In case you hadn’t heard, the SNB eliminated the peg against the euro on Thursday, January 15, 2015. As a result, the Swiss Franc exploded upward. One can’t help but wonder why the change of heart by the SNB, but a few possibilities come to mind:
- Perhaps the SNB saw the writing on the wall and realized that if they didn’t change their course, that as the Swiss franc continued to lose purchasing power, the people would keep trying to pass a referendum that would eviscerate the SNB’s power at some point in the future.
- Perhaps the SNB believes that the European Central Bank (ECB) is on the verge of opening the money flood gates by buying government bonds from any and all European Union members.
- Perhaps the SNB finally saw how silly and futile it was for the SNB to support/save the Euro from the ECB’s upcoming folly.

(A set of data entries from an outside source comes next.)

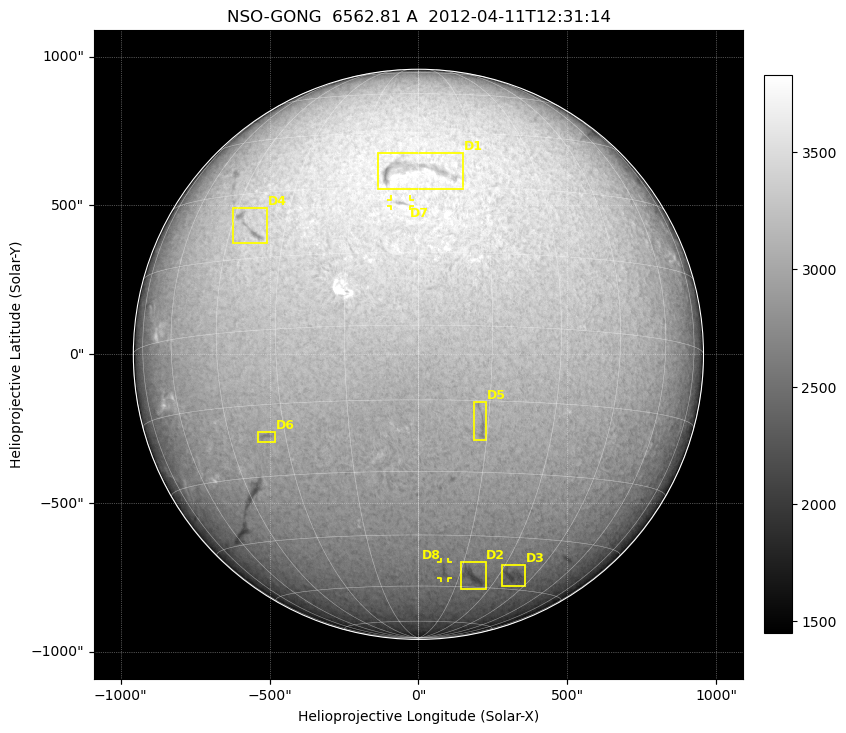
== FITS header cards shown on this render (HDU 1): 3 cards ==
TELESCOP= 'NSO-GONG'           / NSO/GONG Network
WAVELNTH=             6562.808 / [A] exact wavelength of obs
DATE-OBS= '2012-04-11T12:31:14' / Observation start date and time (UTC)

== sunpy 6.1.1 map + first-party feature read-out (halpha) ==
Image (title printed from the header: NSO-GONG  6562.81 A  2012-04-11T12:31:14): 2048 x 2048 px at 1.06 arcsec/px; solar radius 958 arcsec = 900 px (full disc in frame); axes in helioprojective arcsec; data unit not stated in the header (colour bar unlabelled)
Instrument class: HALPHA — H-alpha (6563 A) chromospheric image
Bright regions (plage): reference = the median radial profile (limb darkening/brightening removed); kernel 17 px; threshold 5 sigma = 2065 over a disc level ~3092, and >= 1.075x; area >= 63 px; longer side >= 22 px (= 23 arcsec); searched inside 0.97 R_sun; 0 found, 0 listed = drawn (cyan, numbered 1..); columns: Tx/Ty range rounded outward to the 5 arcsec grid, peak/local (2 s.f.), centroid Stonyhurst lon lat
Dark features (filaments and sunspots): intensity divided by the median radial (limb-darkening) profile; local-median window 148 px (8% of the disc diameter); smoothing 5 px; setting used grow <= 0.95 with closing radius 7 px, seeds <= 0.88 or >= 162 px of the 54-px (= 57 arcsec) line detector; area >= 63 px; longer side >= 22 px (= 23 arcsec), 11 px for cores <= 0.7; searched inside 0.97 R_sun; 8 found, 8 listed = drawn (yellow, D1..; 2 of them under ~29 arcsec drawn as corner ticks so the feature stays visible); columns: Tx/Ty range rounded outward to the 5 arcsec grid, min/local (2 s.f., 1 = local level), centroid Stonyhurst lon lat
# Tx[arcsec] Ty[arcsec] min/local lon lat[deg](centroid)
D1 -140..150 550..680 0.76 -2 +34
D2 140..225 -790..-695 0.83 +20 -57
D3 280..360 -780..-705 0.85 +36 -56
D4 -625..-505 370..495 0.82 -40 +22
D5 185..230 -290..-160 0.87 +14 -20
D6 -540..-480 -295..-260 0.88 -35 -21
D7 -95..-30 495..520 0.85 -4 +26
D8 75..100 -755..-695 0.88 +9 -55
Off-limb: outside the limb everything is below the colour-scale floor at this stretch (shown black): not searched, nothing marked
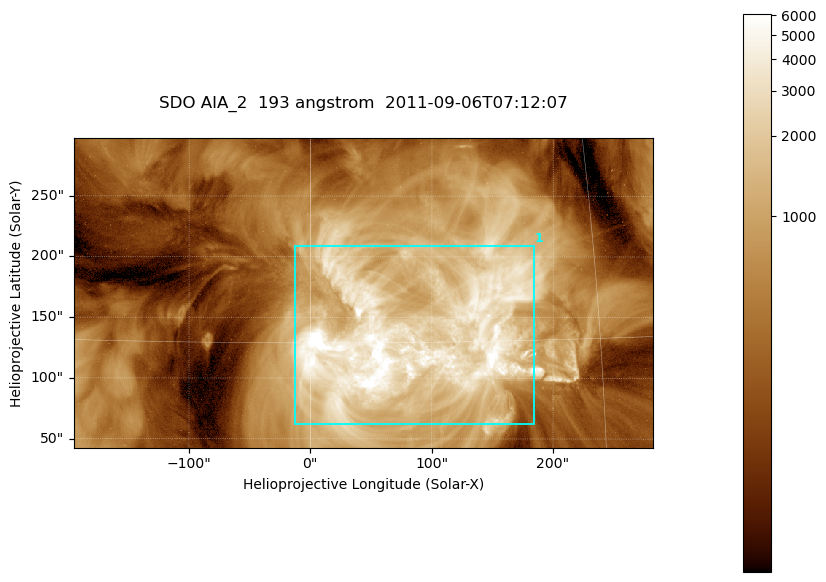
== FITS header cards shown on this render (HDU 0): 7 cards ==
TELESCOP= 'SDO     '           /
INSTRUME= 'AIA_2   '           /
WAVELNTH=                  193 /
WAVEUNIT= 'angstrom'           /
DATE-OBS= '2011-09-06T07:12:07.84' /
CTYPE1  = 'HPLN-TAN'           /
CTYPE2  = 'HPLT-TAN'           /

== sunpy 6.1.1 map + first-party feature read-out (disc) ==
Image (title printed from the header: SDO AIA_2  193 angstrom  2011-09-06T07:12:07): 794 x 424 px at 0.601 arcsec/px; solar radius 952 arcsec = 1584 px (partial field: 4.3% of the solar disc is inside the frame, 100% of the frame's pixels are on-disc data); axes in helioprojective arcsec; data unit not stated in the header (colour bar unlabelled)
Pointing: header CRPIX1/2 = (2043.76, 2047.55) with CRVAL1/2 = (0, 0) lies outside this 794 x 424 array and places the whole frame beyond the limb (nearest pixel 1.3 R_sun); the SolarSoft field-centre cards XCEN/YCEN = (43.47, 170.1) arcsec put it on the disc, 1639 arcsec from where CRPIX/CRVAL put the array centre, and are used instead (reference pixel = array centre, CRVAL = XCEN/YCEN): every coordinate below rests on XCEN/YCEN
Orientation: roll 0.0564 deg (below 1 deg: not rotated)
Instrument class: DISC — disc imager (sunpy class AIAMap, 193 A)
Bright regions (active regions / flare kernels): reference = the on-disc median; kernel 7 px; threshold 5 sigma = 2212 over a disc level ~502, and >= 1.15x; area >= 336 px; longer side >= 5 px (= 3 arcsec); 1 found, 1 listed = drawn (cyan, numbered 1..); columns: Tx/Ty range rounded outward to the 2 arcsec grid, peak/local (2 s.f.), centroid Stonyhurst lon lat
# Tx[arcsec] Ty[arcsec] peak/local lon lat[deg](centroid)
1 -14..184 62..210 23 +5 +15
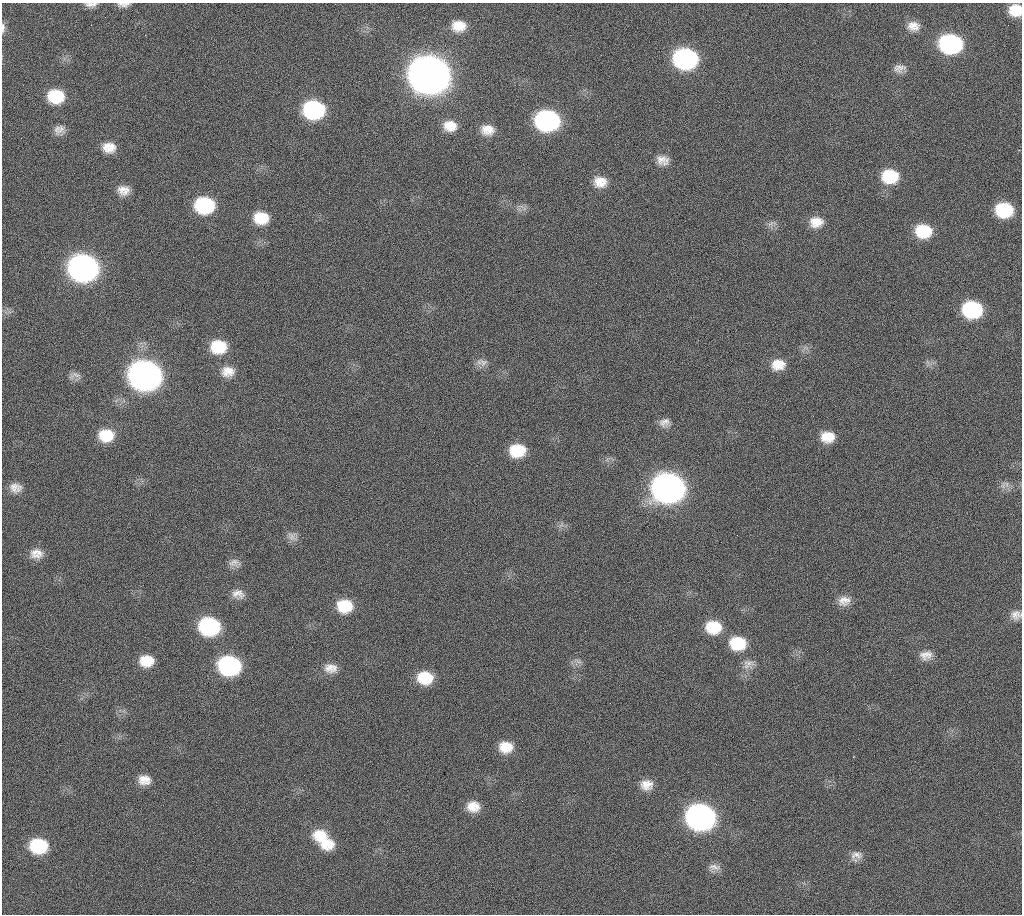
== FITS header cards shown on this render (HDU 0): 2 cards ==
NAXIS1  =                 1020 / length of data axis 1
NAXIS2  =                 912  / length of data axis 2

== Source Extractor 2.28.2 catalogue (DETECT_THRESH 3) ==
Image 1020 x 912 px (HDU 0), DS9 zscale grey, 1 PNG px = 1 image px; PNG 1024 x 916 px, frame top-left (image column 1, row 912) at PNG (2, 3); no overlay
Background 360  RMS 19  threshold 56.7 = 3 sigma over >= 5 px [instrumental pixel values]
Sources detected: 70; all 70 listed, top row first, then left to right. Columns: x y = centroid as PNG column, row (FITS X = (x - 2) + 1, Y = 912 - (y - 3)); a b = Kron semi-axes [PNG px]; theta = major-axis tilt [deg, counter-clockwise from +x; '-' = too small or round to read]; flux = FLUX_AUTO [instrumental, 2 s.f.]
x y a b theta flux
91 4 17 6 1 6.8e+03
123 4 15 6 -1 6.3e+03
1015 10 12 11 - 2.7e+04
91 25 2 2 - 8.6e+03
459 26 17 13 -2 2.2e+04
913 26 14 11 -3 1.4e+04
3 28 14 5 -89 5.1e+03
950 44 16 13 -6 2.3e+05
685 59 16 13 -5 3.2e+05
899 68 15 10 10 9.7e+03
429 75 19 16 -7 4.3e+06
56 96 16 13 -5 5.4e+04
314 110 16 13 -3 1.8e+05
547 121 16 14 -2 3.2e+05
450 126 16 13 -6 2.0e+04
61 129 19 10 44 9.6e+03
487 130 15 12 -4 1.7e+04
109 147 14 11 -8 1.7e+04
663 160 17 12 -17 1.3e+04
890 176 17 14 -2 5.3e+04
600 182 16 13 -1 1.9e+04
123 190 13 10 -3 1.4e+04
204 205 16 13 -2 1.1e+05
1004 210 15 13 -4 7.0e+04
261 218 17 14 -6 3.4e+04
816 222 16 13 1 1.9e+04
771 223 9 5 31 4.0e+03
923 231 17 13 -6 5.1e+04
83 268 17 15 -6 9.7e+05
972 310 16 13 -6 1.3e+05
218 347 16 14 0 4.7e+04
483 363 13 11 -23 8.2e+03
778 365 15 12 7 2.0e+04
228 372 17 14 4 1.8e+04
74 375 18 8 19 7.4e+03
145 375 18 15 -7 1.4e+06
665 423 14 11 8 9.8e+03
106 435 17 14 1 3.6e+04
828 437 15 12 3 2.3e+04
517 450 15 12 4 4.4e+04
1006 484 11 7 -43 6.4e+03
15 488 15 12 -8 1.3e+04
668 488 18 15 -4 1.4e+06
292 537 15 10 -45 8.4e+03
36 554 17 12 -1 1.4e+04
234 563 14 11 13 8.8e+03
238 594 17 12 -12 1.2e+04
844 601 16 12 10 1.3e+04
345 606 16 14 -3 4.1e+04
1016 615 14 12 2 1.0e+04
209 626 16 14 -5 1.6e+05
713 627 17 14 -4 4.1e+04
738 643 17 14 -5 4.8e+04
926 655 17 11 9 1.2e+04
146 661 15 12 1 2.7e+04
578 661 11 3 -26 3.3e+03
748 663 17 9 -8 8.9e+03
229 666 16 13 -7 2.3e+05
330 668 18 12 -3 1.5e+04
425 678 16 13 -8 4.1e+04
506 747 16 13 -2 2.4e+04
144 780 15 12 -3 1.5e+04
646 785 15 12 1 1.5e+04
473 806 14 12 -4 2.0e+04
700 817 17 14 -8 8.1e+05
320 835 19 14 1 2.9e+04
327 843 20 16 -11 3.3e+04
38 846 15 13 -6 7.7e+04
856 856 15 12 19 9.8e+03
714 867 17 9 -4 8.2e+03
At the frame edge (FLAGS 8, measured only in part): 5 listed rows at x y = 91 4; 123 4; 1015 10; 3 28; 1016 615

Whatever the reason, the sudden about-face sure did cause turmoil in the currency markets! The franc surged as much as 41 percent versus the euro on Thursday, the biggest gain on record, and climbed more than 15 percent against all of the more than 150 currencies tracked by Bloomberg.
While I don’t believe the SNB has decided to don the straight-jacket of a gold standard, perhaps they will find some more gradual means of cheapening the franc. The problem, of course, is that the world’s central banks are in a currency war where the winner inflates its currency the most and destroys its purchasing power the fastest. At some point, however, some central banks may wake up to the damage they are doing and change course, as the SNB did on Thursday. When they do, there will be much more volatility in the currency markets, making international business more difficult and long-term planning impossible for some businesses and countries.
That’s the beauty of having a stable money…no manipulation by central banks…no need for central banks. No lies necessary to bolster a currency that isn’t backed by anything of value. How do we get governments and their stooges out of the money business? Even the Swiss, who are aware of the problem, can’t get their currency backed by gold. Just imagine how difficult it would be for any other country to adopt a sound money.
Perhaps when the Swiss see how much more damage the SNB can do, they will have another referendum and get rid of the SNB altogether??? It would be the start of a new, more sane approach to money and banking.